We also wanted to know whether the strains present at the beginning of the study were the same ones identified three years later, or if they had been replaced by new strains of the same species. Using DNA fingerprinting techniques, we found that in the beginning of the study each of the control subjects had a few different
Enterococcus
strains, which were mostly present three years later. However, in the treated group, the strains present before the treatment largely disappeared and were replaced by others. And over the course of the three-year study, strains with new fingerprints kept appearing. In other words, not only had we selected for resistance (which persisted), but we destabilized prior
Enterococcus
populations. We don’t know whether those new strains had been present the entire time as minor populations or whether they were newly acquired but, in any case, the week of antibiotic treatment had a long-term and totally unintended effect on the stability of the particular strains of our indicator organism.

From the type of study we conducted, we cannot tell whether such changes lead to illness. If there is an effect, I would predict that the risk in most people would be small under usual circumstances. But we don’t know the cumulative effect of many billions of doses of antibiotics given to hundreds of millions of people. Widespread treatments certainly enhance the pool of resistance genes, including those that can jump from our friendly bacteria to newly acquired pathogens. But the
Salmonella
experiments in mice, the Chicago outbreak, and the current epidemic of
C. diff
infections show us that antibiotic pretreatment increases susceptibility to pathogens. This is another hidden cost of changing our internal ecosystem.

*   *   *

It should be clear by now that even short-term antibiotic treatments can lead to long-term shifts in the microbes colonizing our bodies. A full recovery or bounce-back of healthy bacteria is in no way guaranteed, despite the long-held belief that such was the case. But that is not my only worry. I also fear that some of our residential organisms—what I think of as contingency species—may disappear altogether.

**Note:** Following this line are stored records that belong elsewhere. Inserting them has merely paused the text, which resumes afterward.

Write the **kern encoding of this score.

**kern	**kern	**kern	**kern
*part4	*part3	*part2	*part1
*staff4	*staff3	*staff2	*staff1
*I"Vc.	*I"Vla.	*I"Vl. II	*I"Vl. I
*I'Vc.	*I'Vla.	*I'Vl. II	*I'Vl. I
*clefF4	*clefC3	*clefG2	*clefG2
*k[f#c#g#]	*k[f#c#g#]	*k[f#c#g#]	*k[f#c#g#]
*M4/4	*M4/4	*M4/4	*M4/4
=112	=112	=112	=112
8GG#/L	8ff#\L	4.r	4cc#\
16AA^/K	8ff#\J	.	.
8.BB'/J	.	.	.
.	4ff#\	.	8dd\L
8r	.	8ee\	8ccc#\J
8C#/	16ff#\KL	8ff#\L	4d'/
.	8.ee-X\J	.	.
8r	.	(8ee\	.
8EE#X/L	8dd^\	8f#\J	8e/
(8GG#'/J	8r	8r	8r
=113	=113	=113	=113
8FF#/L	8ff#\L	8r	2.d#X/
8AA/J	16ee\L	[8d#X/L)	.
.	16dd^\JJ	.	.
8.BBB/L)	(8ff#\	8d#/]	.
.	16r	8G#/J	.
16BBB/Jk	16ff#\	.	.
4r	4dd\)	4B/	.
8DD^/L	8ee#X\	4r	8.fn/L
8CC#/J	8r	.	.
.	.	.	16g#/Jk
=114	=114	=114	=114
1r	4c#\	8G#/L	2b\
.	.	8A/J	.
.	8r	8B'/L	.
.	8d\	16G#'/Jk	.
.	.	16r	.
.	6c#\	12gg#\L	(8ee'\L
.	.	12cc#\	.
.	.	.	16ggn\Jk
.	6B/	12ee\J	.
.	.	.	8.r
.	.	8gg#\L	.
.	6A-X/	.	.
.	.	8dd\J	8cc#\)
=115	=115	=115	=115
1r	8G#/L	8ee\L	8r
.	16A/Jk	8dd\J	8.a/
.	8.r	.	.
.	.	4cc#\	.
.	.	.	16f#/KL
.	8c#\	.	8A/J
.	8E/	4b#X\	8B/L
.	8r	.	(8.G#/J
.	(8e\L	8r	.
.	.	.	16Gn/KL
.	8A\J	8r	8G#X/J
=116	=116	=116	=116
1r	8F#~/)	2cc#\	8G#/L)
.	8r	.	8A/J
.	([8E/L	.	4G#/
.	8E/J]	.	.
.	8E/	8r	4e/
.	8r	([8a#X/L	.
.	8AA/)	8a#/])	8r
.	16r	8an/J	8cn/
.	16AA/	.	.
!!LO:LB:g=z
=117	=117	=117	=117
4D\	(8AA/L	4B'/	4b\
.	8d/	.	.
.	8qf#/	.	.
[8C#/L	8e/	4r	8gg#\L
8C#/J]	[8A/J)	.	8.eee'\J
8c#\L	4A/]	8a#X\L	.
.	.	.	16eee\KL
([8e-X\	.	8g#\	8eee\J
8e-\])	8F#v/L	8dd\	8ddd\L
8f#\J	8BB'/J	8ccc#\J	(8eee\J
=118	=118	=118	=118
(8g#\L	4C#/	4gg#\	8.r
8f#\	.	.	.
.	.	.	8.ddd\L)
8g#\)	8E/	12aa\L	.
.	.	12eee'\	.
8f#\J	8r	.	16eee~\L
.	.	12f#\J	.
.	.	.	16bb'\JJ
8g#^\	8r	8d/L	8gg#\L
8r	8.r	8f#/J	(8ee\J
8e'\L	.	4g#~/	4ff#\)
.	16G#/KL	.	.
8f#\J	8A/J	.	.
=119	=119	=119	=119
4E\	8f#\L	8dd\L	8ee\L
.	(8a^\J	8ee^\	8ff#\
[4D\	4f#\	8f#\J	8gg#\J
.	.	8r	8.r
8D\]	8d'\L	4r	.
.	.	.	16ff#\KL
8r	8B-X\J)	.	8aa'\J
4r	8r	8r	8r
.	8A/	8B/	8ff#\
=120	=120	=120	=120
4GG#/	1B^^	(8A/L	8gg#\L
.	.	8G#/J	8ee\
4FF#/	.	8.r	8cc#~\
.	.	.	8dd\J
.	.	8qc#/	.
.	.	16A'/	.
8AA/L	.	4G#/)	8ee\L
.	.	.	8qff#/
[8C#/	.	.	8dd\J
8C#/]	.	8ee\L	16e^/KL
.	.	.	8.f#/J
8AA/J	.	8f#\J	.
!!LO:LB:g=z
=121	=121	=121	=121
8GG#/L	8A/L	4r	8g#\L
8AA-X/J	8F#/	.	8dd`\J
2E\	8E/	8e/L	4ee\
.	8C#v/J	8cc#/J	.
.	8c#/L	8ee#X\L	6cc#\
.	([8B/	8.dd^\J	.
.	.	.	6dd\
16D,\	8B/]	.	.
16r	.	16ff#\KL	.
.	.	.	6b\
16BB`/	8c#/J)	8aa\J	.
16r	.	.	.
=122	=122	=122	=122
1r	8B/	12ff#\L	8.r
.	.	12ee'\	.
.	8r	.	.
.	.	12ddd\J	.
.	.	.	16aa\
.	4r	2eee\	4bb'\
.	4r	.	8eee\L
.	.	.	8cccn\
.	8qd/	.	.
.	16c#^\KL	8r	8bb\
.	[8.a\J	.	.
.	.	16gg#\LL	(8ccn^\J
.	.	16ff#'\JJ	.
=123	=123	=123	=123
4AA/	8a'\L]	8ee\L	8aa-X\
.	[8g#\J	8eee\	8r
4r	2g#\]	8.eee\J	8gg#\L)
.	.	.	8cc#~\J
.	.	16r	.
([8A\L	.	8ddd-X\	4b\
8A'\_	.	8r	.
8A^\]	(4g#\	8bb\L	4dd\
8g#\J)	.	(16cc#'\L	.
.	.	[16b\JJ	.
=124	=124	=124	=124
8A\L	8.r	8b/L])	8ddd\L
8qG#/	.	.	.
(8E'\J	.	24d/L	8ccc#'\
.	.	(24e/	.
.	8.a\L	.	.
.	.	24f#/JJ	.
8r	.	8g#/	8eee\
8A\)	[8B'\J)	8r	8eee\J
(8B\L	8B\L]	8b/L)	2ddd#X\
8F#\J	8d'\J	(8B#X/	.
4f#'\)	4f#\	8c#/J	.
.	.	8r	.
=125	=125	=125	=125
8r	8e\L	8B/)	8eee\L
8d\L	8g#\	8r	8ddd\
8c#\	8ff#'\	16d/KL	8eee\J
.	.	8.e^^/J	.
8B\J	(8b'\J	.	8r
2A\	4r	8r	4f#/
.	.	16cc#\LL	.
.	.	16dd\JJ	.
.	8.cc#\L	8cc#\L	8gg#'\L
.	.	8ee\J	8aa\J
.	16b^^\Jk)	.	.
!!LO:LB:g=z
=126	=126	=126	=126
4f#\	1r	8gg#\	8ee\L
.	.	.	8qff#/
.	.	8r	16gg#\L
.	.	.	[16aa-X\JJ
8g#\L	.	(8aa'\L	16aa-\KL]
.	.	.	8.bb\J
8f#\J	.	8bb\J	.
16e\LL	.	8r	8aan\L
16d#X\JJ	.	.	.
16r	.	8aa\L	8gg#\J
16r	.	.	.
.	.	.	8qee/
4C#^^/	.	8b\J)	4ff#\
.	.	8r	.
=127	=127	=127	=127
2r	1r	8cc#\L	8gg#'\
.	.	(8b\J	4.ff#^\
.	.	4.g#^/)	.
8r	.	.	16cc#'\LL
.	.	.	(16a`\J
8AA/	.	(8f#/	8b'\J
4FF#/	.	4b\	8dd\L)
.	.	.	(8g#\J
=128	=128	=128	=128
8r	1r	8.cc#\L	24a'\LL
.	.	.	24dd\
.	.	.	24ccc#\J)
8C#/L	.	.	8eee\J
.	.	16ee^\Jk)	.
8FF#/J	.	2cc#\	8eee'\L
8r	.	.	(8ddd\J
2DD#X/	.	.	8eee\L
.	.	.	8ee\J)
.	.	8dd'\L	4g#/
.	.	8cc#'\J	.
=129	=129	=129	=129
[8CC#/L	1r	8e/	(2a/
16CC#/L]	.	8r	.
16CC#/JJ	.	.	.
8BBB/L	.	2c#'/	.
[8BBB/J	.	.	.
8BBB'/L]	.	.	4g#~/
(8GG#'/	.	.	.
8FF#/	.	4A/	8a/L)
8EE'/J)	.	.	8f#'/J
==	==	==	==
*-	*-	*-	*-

Recent research shows that people carry a small number of highly abundant species and a large number of much less common ones. For example, you may carry trillions of
Bacteroides
in your colon and only a thousand cells or fewer of other species. We are not sure how many rare, or contingency, species any of us has, but if you had only fifty or sixty cells of a particular type, it would be very difficult to detect them against the background of trillions of other bacteria.